Motorola developed Six Sigma, a strategy that allows manufacturers to create products that are 99.9999998 percent defect free, in 1981. However, it wasn’t until the mid-1990s that the strategy was popularized and mainstreamed by General.
There is no exact protocol behind the concept, but Six Sigma instead is a collection of tools, resources, and strategies designed to achieve essentially flawless manufacturing. Consider the following case studies, in which small businesses used Six Sigma to increase overall productivity.
Motorola introduced the concept of Six Sigma in 1981.
Flickr user Rob Thompson
Case Study No. 1
In this case, a company that manufactures steel hardware used Six Sigma to keep up with a big increase in work orders. The company’s employees worked to identify opportunities for improvement in cycle times, changeover times, and work-in-progress levels.
They decided to use a value stream map, which showed them problems in their factory layout that were creating bottlenecks and decreased production, such as similar machines being located in different parts of the factory. They created more efficient work cells and were able to remove the need for forklifting items back and forth from one machine to the next. In the end, they increased production by 25 percent.
Case Study No. 2
In another case, an aluminum casting company sought to increase productivity by reducing lead time. The problem the company faced was that since all their products were made to order, they never had an early idea of how long each order would take to complete. They wanted to decrease their average work-order time from three weeks to two.

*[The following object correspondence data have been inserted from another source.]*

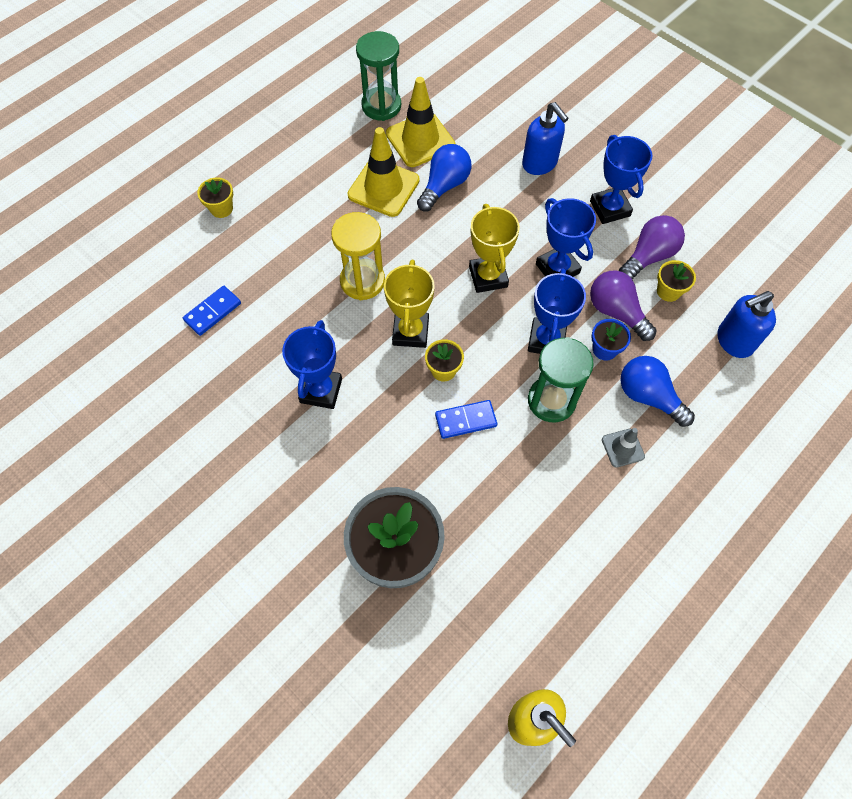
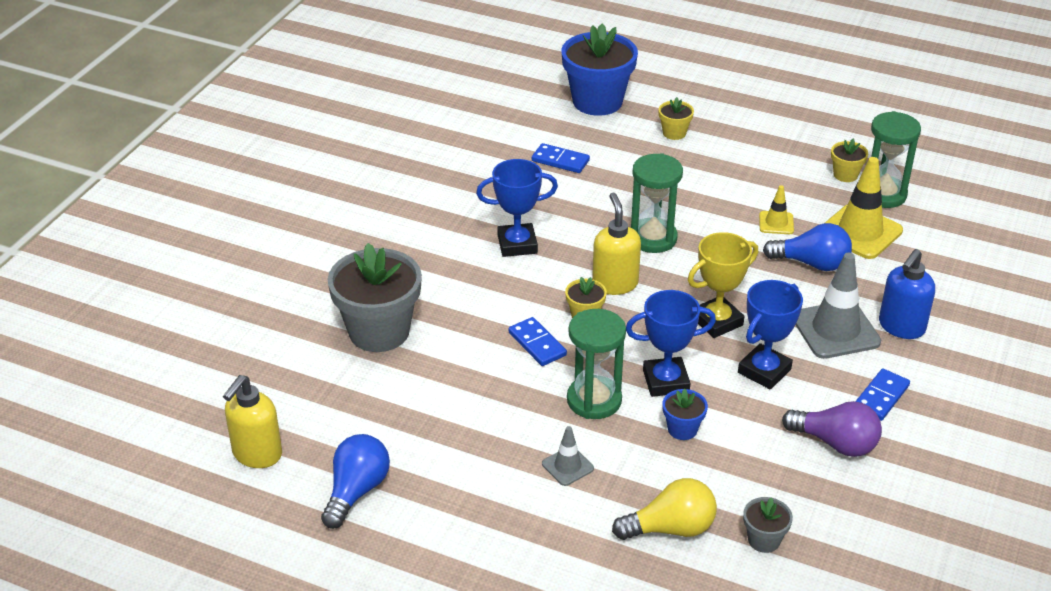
camera: 70 degrees right, 25 degrees down
(137, 249) = (597, 101): none -> blue flower pot
(362, 281) = (652, 238): yellow hourglass -> green hourglass
(383, 188) = (776, 223): yellow traffic cone -> yellow traffic cone, size x0.51
(410, 332) = (615, 284): yellow trophy -> yellow soap dispenser
(528, 204) = (835, 330): none -> grey traffic cone
(609, 208) = (881, 397): blue trophy -> blue domino
(616, 312) = (738, 429): purple light bulb -> none
(648, 396) = (643, 476): blue light bulb -> blue light bulb (356, 491)
(668, 291) = (797, 469): yellow flower pot -> yellow flower pot (845, 175)
(708, 398) = (670, 528): none -> yellow light bulb
(733, 341) = (764, 540): blue soap dispenser -> grey flower pot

Taking data from the previous three months, they created a value stream map that entailed the encompassed casting process. They were able to identify numerous inefficiencies, such as a single mold being made by one worker instead of two, as well as the way raw materials were packaged that made them easier to handle. The result? They got the average work order down to two weeks and brought in more customers.
Case Study No. 3
Although Six Sigma is most commonly associated with manufacturing, in this case, the strategy was used to help a call center increase capacity without spending more money or hiring more workers.
Again, value stream maps were utilized to identify the top three most common calls the center received. They were able to reduce the average call time by 18 percent by making adjustments such as removing promotional pitches from some calls.
Six Sigma is most commonly associated with manufacturing.
Case Study No. 4
In the final case, a company that makes and sells formed steel wires sought a way to reduce costs. A capability study pointed out that the length of the individual wires wasn’t of great importance to manufacturing the finished product correctly. Internal specifications were made to ensure that every wire was reduced to its lowest tolerable length. They were able to reduce product costs by 1.3 percent, saving the firm about $400,000.
Six Sigma is a valuable, but complicated, process that must be fitted specifically to each operation to increase productivity or reduce costs. Each strategy is unique to each case, so sometimes the best homework you can do is to see what has worked for others.